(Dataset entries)
________

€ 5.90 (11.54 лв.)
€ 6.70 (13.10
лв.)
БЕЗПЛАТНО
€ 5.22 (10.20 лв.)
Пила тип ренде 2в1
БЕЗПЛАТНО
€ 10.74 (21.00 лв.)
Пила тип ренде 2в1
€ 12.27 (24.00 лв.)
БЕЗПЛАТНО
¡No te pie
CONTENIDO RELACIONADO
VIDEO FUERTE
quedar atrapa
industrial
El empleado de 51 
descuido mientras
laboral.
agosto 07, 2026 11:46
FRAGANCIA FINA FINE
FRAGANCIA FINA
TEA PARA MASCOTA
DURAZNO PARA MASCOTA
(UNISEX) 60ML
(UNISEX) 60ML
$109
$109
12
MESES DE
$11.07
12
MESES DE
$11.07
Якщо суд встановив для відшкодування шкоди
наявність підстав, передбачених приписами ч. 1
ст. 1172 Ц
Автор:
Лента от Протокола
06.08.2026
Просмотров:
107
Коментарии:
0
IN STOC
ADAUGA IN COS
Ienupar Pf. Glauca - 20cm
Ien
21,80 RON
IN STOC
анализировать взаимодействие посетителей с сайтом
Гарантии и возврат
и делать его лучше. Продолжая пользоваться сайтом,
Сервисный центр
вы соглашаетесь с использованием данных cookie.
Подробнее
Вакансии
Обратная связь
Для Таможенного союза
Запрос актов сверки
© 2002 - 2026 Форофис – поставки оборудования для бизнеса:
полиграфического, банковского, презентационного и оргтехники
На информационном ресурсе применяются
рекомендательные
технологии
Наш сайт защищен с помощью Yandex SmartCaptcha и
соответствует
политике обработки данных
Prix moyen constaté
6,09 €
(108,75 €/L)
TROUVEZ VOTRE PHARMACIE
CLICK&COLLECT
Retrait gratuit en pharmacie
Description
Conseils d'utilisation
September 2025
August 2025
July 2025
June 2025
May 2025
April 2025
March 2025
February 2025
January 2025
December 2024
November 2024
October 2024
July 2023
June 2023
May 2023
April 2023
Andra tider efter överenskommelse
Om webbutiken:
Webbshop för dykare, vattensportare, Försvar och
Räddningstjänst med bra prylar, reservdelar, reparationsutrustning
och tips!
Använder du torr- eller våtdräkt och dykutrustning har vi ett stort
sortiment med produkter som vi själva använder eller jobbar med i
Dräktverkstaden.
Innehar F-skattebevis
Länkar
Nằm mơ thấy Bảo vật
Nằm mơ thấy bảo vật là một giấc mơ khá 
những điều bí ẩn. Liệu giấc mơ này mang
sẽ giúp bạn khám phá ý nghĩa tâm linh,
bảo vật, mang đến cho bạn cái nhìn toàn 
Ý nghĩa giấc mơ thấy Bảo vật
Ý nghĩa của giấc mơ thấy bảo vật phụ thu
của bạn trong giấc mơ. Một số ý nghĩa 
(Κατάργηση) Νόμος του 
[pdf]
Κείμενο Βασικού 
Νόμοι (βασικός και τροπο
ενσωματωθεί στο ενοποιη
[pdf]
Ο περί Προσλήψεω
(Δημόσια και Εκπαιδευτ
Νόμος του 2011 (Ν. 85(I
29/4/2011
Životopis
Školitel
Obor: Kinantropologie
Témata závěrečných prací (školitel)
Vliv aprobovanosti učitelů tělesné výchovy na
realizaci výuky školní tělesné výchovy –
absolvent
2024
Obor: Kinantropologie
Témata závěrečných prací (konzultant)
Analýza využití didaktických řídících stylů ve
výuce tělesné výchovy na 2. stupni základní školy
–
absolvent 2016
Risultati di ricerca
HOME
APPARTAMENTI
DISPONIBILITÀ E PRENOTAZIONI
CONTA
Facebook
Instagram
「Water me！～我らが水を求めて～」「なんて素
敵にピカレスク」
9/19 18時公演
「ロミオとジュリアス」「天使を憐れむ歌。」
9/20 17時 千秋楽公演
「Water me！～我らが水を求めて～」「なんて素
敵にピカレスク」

________

All lines of the data above must be returned exactly.

Task output:
€ 5.90 (11.54 лв.)
€ 6.70 (13.10
лв.)
БЕЗПЛАТНО
€ 5.22 (10.20 лв.)
Пила тип ренде 2в1
БЕЗПЛАТНО
€ 10.74 (21.00 лв.)
Пила тип ренде 2в1
€ 12.27 (24.00 лв.)
БЕЗПЛАТНО
¡No te pie
CONTENIDO RELACIONADO
VIDEO FUERTE
quedar atrapa
industrial
El empleado de 51 
descuido mientras
laboral.
agosto 07, 2026 11:46
FRAGANCIA FINA FINE
FRAGANCIA FINA
TEA PARA MASCOTA
DURAZNO PARA MASCOTA
(UNISEX) 60ML
(UNISEX) 60ML
$109
$109
12
MESES DE
$11.07
12
MESES DE
$11.07
Якщо суд встановив для відшкодування шкоди
наявність підстав, передбачених приписами ч. 1
ст. 1172 Ц
Автор:
Лента от Протокола
06.08.2026
Просмотров:
107
Коментарии:
0
IN STOC
ADAUGA IN COS
Ienupar Pf. Glauca - 20cm
Ien
21,80 RON
IN STOC
анализировать взаимодействие посетителей с сайтом
Гарантии и возврат
и делать его лучше. Продолжая пользоваться сайтом,
Сервисный центр
вы соглашаетесь с использованием данных cookie.
Подробнее
Вакансии
Обратная связь
Для Таможенного союза
Запрос актов сверки
© 2002 - 2026 Форофис – поставки оборудования для бизнеса:
полиграфического, банковского, презентационного и оргтехники
На информационном ресурсе применяются
рекомендательные
технологии
Наш сайт защищен с помощью Yandex SmartCaptcha и
соответствует
политике обработки данных
Prix moyen constaté
6,09 €
(108,75 €/L)
TROUVEZ VOTRE PHARMACIE
CLICK&COLLECT
Retrait gratuit en pharmacie
Description
Conseils d'utilisation
September 2025
August 2025
July 2025
June 2025
May 2025
April 2025
March 2025
February 2025
January 2025
December 2024
November 2024
October 2024
July 2023
June 2023
May 2023
April 2023
Andra tider efter överenskommelse
Om webbutiken:
Webbshop för dykare, vattensportare, Försvar och
Räddningstjänst med bra prylar, reservdelar, reparationsutrustning
och tips!
Använder du torr- eller våtdräkt och dykutrustning har vi ett stort
sortiment med produkter som vi själva använder eller jobbar med i
Dräktverkstaden.
Innehar F-skattebevis
Länkar
Nằm mơ thấy Bảo vật
Nằm mơ thấy bảo vật là một giấc mơ khá 
những điều bí ẩn. Liệu giấc mơ này mang
sẽ giúp bạn khám phá ý nghĩa tâm linh,
bảo vật, mang đến cho bạn cái nhìn toàn 
Ý nghĩa giấc mơ thấy Bảo vật
Ý nghĩa của giấc mơ thấy bảo vật phụ thu
của bạn trong giấc mơ. Một số ý nghĩa 
(Κατάργηση) Νόμος του 
[pdf]
Κείμενο Βασικού 
Νόμοι (βασικός και τροπο
ενσωματωθεί στο ενοποιη
[pdf]
Ο περί Προσλήψεω
(Δημόσια και Εκπαιδευτ
Νόμος του 2011 (Ν. 85(I
29/4/2011
Životopis
Školitel
Obor: Kinantropologie
Témata závěrečných prací (školitel)
Vliv aprobovanosti učitelů tělesné výchovy na
realizaci výuky školní tělesné výchovy –
absolvent
2024
Obor: Kinantropologie
Témata závěrečných prací (konzultant)
Analýza využití didaktických řídících stylů ve
výuce tělesné výchovy na 2. stupni základní školy
–
absolvent 2016
Risultati di ricerca
HOME
APPARTAMENTI
DISPONIBILITÀ E PRENOTAZIONI
CONTA
Facebook
Instagram
「Water me！～我らが水を求めて～」「なんて素
敵にピカレスク」
9/19 18時公演
「ロミオとジュリアス」「天使を憐れむ歌。」
9/20 17時 千秋楽公演
「Water me！～我らが水を求めて～」「なんて素
敵にピカレスク」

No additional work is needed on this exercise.